WeeTube’s internet tendency | Arts & Culture | Halifax, Nova Scotia | THE COAST

WeeTube’s internet tendency

The YouTube-centric play brings the living room to the stage. Jenner-Brooke Berger publishes her comment

Gunther Gamper
WeeTube’s dialogue is taken from comments posted on YouTube videos.

Maiko Bae Yamamoto and James Long are two innovative switchblades from Vancouver. Both are graduates of Simon Fraser University, and can be seen in this month's SuperNova Theatre Festival acting out a YouTube comment dialogue in the idiosyncratic 80-minute performance WeeTube. Swivel the knife, and these two are also directors, professors and the artistic directors of the company Theatre Replacement.

Yamamoto and Long met at Simon Fraser studying theatre. However, Yamamoto says, "I don't know if 'studying' theatre prepares you for actually making theatre. I think it gives you some tools, a basis from which to grow on. I would say our interests come from who we are, and what we are thinking about in the present." These experiences are also the base of influence for WeeTube.

For over 15 years, Theatre Replacement has existed as a space for thespians to make work through collaborative processes. Yamamoto says, "Our work usually has some kind of physically and visually heightened aesthetic, and more often than not uses a biographical source," whether it is verbatim, a pre-recorded interview or collection of found objects. Theatre Replacement focuses on contemporary existence, the interaction between people and their environments.

WeeTube is an interesting exercise in this. This play uses the publicly posted comments found under popular YouTube videos as performance text. Man and woman navigate an intentionally shabby set design to a soundtrack of themselves reading aloud the LOLs and curses of anonymous commenters.

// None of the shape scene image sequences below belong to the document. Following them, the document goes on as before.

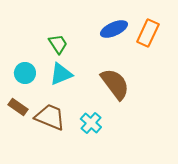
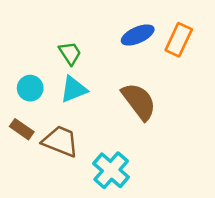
cyan cross: (91, 123) -> (111, 170), moved, size x1.4

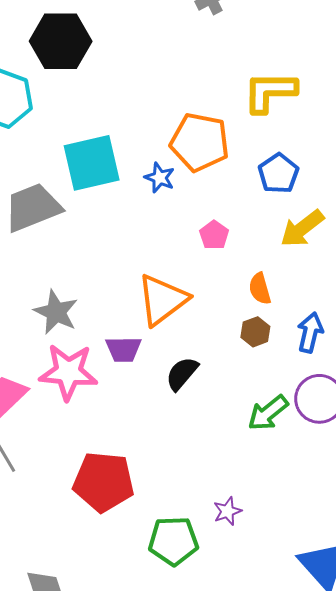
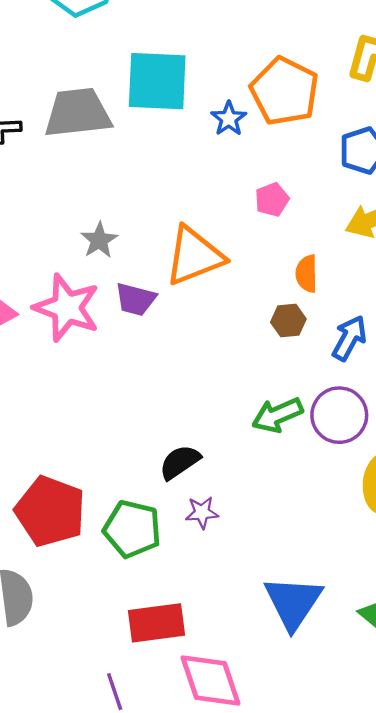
gray star: (56, 312) -> (99, 240), moved, size x0.7
black semicircle: (182, 374) -> (180, 462), moved
red pentagon: (104, 482) -> (50, 511), moved

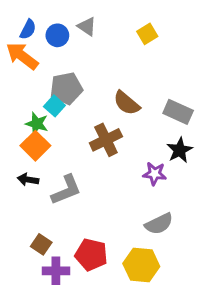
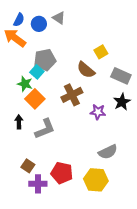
yellow square: (147, 34) -> (101, 52), moved
orange square: (35, 146) -> (35, 99), moved
purple star: (155, 174) -> (98, 112), moved
black arrow: (28, 180) -> (19, 122), turned 80

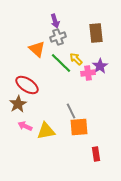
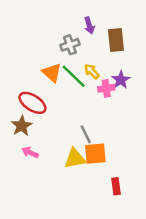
purple arrow: (55, 21) -> (89, 25), moved
orange triangle: (37, 49) -> (52, 73), moved
yellow triangle: (46, 131) -> (75, 159), moved

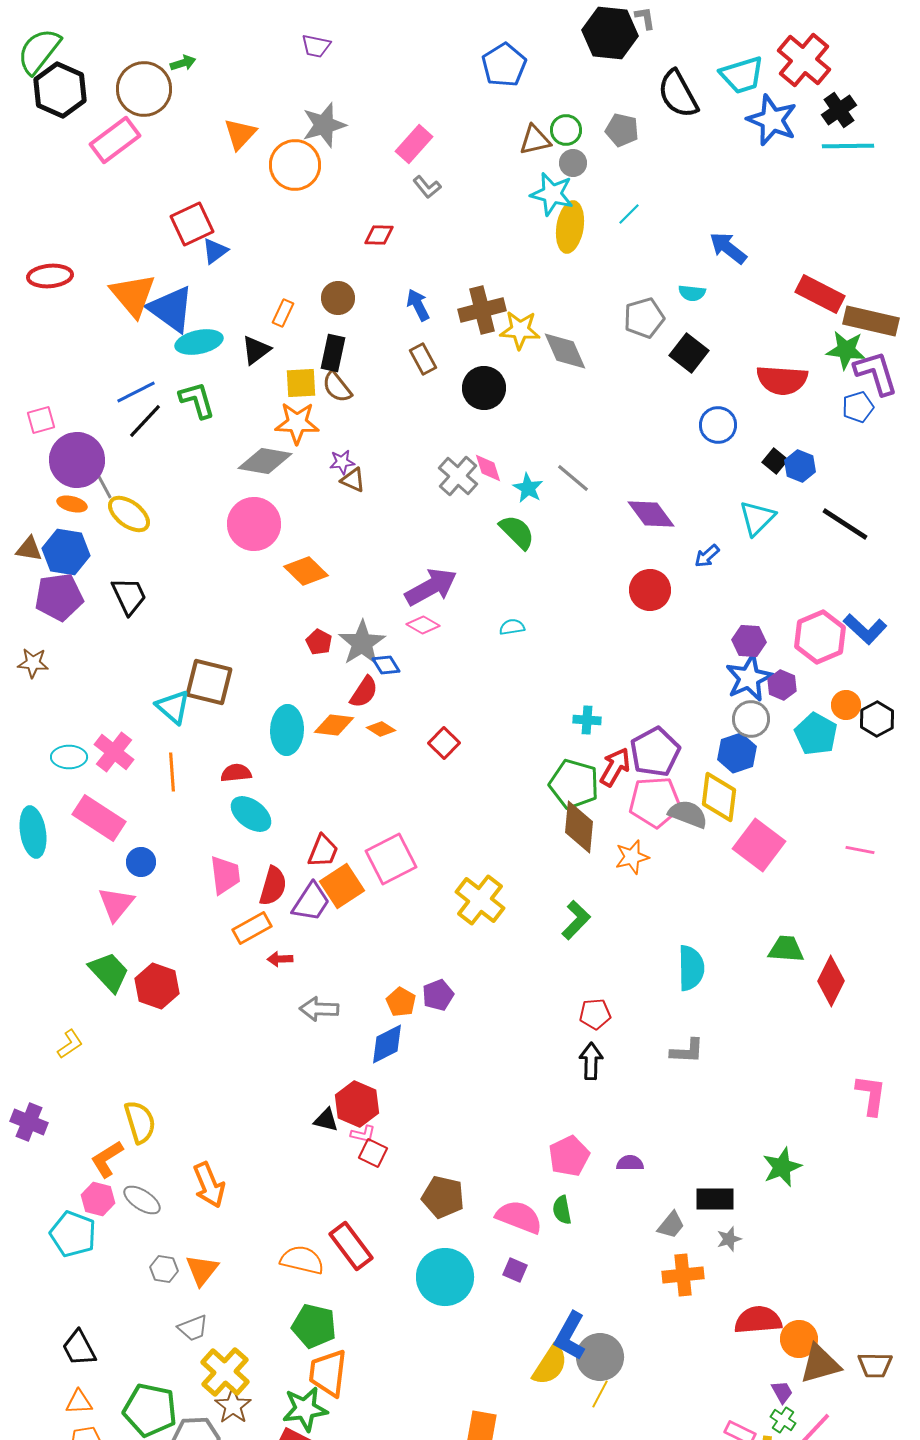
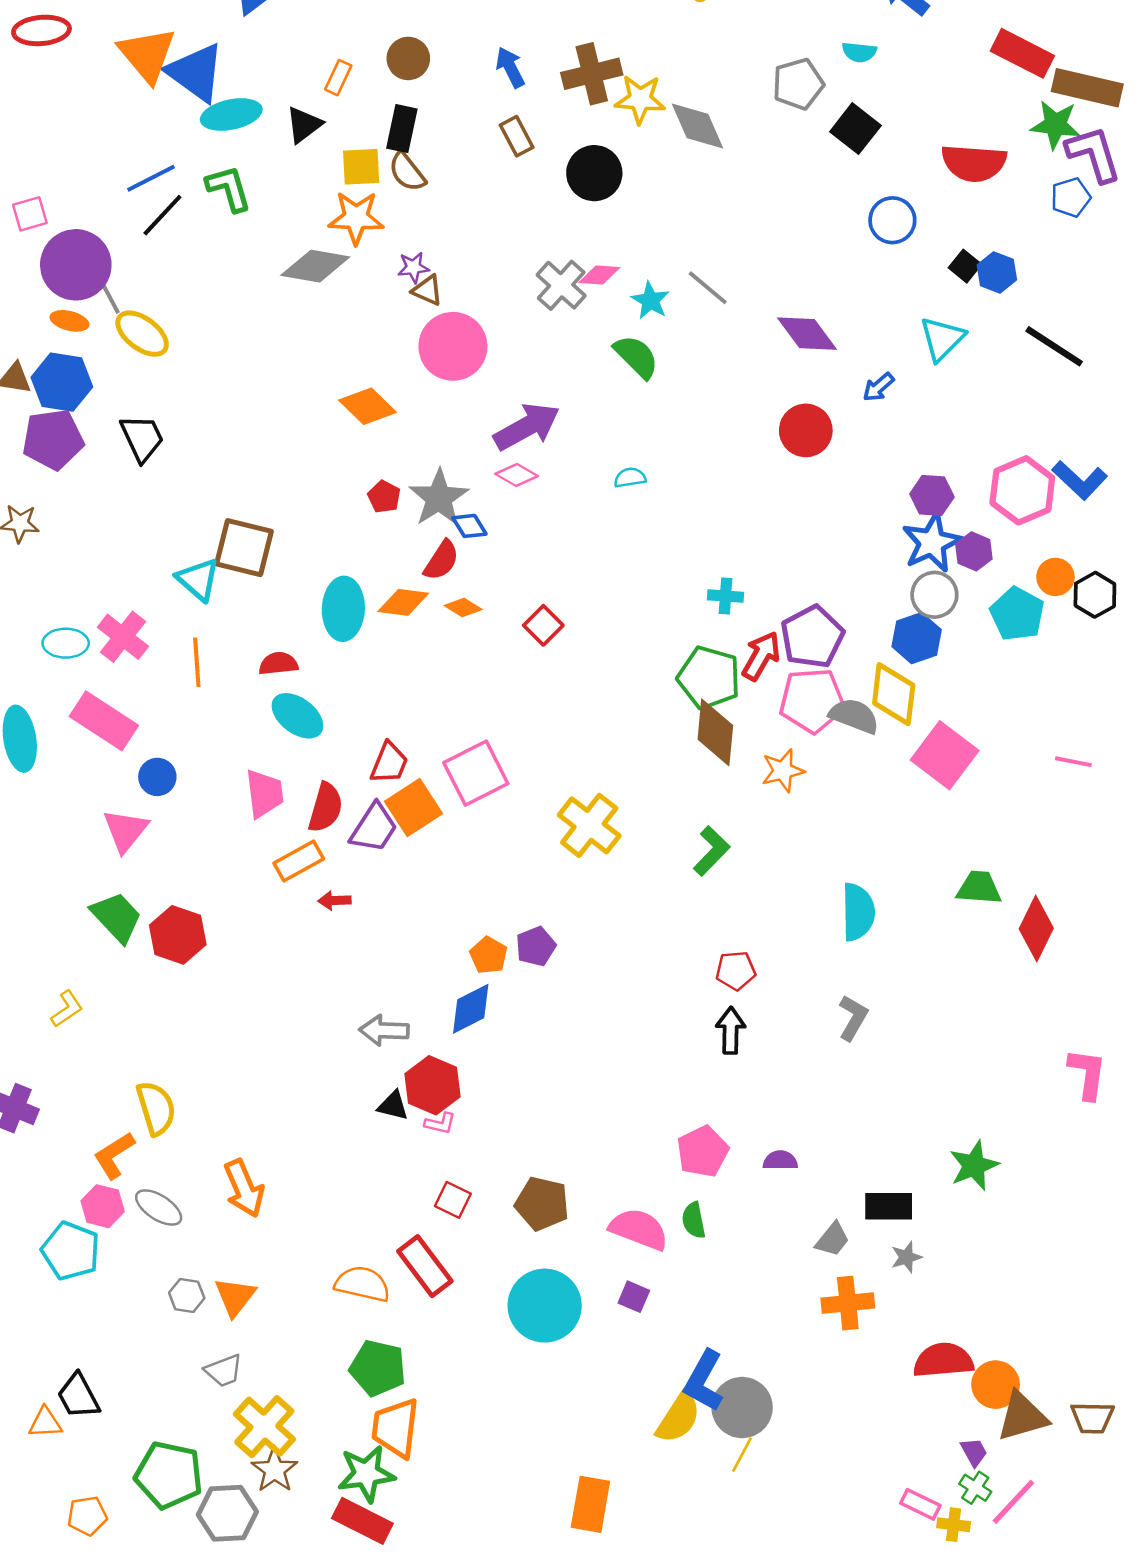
pink diamond: (488, 468) -> (599, 275), turned -68
pink circle: (254, 524) -> (453, 346), moved
gray arrow: (319, 1009) -> (384, 1030), moved
gray L-shape: (687, 1051) -> (853, 1018), turned -63
red square: (373, 1153) -> (453, 1200), moved
orange triangle: (79, 1402) -> (45, 1423), moved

WeeTube aims to highlight "both the brilliant and the mundane found in the world's most populated discourse."

Although Long purports he is "too lazy" for social media, the idea for their latest play came as he spent his night trolling the Internet. "After a night of surfing around I started reading (the comments), laughing at the clever retorts, shaking my head, slack jawing at the pure venom."

Following Long's first flirtation with YouTube trolling, he created WeeTube with Yamamoto in one week, for the Magnetic North Theatre Festival in Vancouver. The dialogue was prerecorded and played through an iPod, and the two had to figure out how to perform the abbreviated and informal script where a conversation is always being interrupted and picked up again. Long and his partner believed the play would be a one-off. They were pleasantly surprised to find "it just worked" and have since toured WeeTube through Germany, Holland, Texas, Montreal, Ottawa and now Halifax.

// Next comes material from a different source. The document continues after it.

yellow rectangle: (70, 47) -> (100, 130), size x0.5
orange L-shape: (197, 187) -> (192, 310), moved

But is WeeTube a cynic? Trolling brought to a new medium? Neither. Long feels that they are celebrating the form, rather than condemning it. "There is both an inherent performance in publicly posted comments as well as something human and recognizable in them. The anonymity allows for an honesty and mischievousness in the text. The speed in posting allows for error, but still the public placement forces a crafting and consideration to the thought. The comment boards have become our virtual town square or philosopher's corner minus the elitism, and often the philosophy."

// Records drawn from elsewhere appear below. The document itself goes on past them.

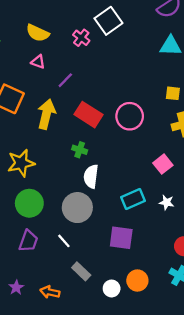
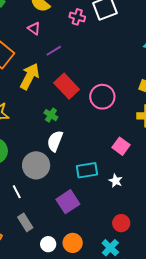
pink cross: (81, 38) -> (77, 17), turned -35
pink square: (163, 164) -> (121, 146), turned -30
purple square: (121, 238) -> (68, 202), turned 35

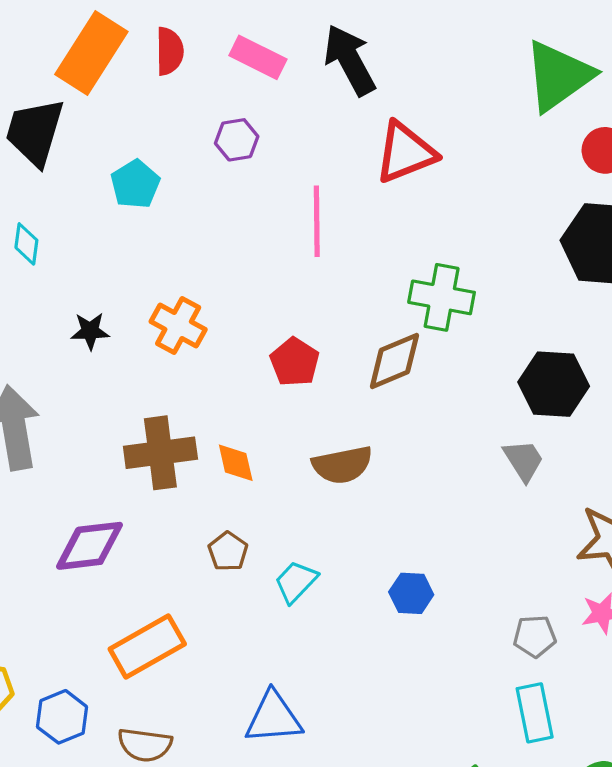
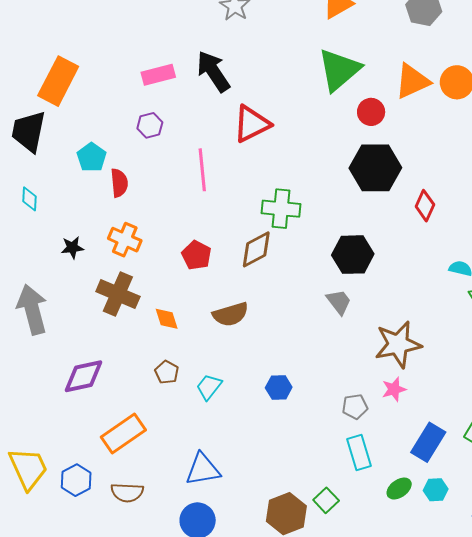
red semicircle: (169, 51) -> (119, 183), moved
pink rectangle: (258, 57) -> (158, 75), turned -36
brown cross: (160, 453) -> (118, 294), moved, turned 36

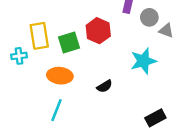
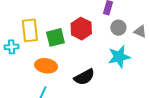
gray circle: (149, 17) -> (118, 28), moved
black semicircle: (105, 86) -> (84, 77), size x1.5

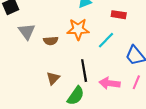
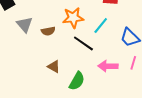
black line: (84, 71) -> (83, 43), moved, turned -40
brown triangle: (53, 78) -> (54, 67), turned -40

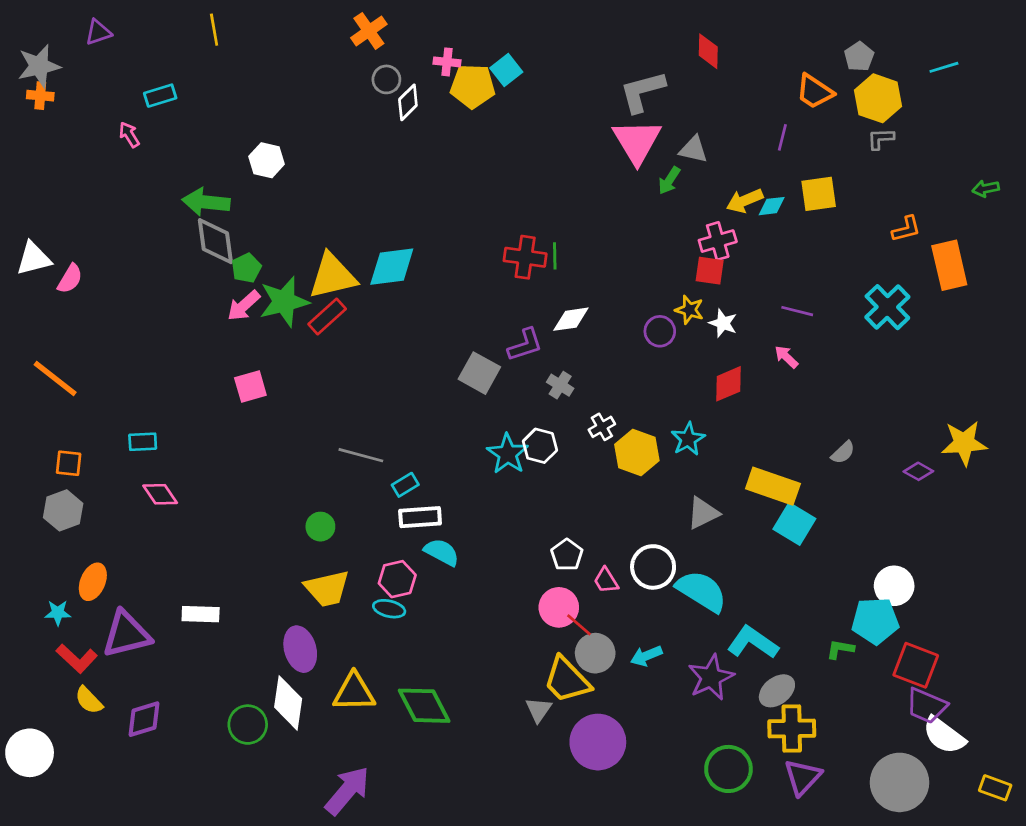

For Long and Yamamoto, the enjoyment of performing helps them to manage any struggles that arise from their art. They both refer to the puzzle within while making their work. Yamamoto concludes that she will continue to make art "not to be perfect, but to reveal humanity in a way that really resonates and makes people think. When there's some success it humbles me and keeps me growing in what I do."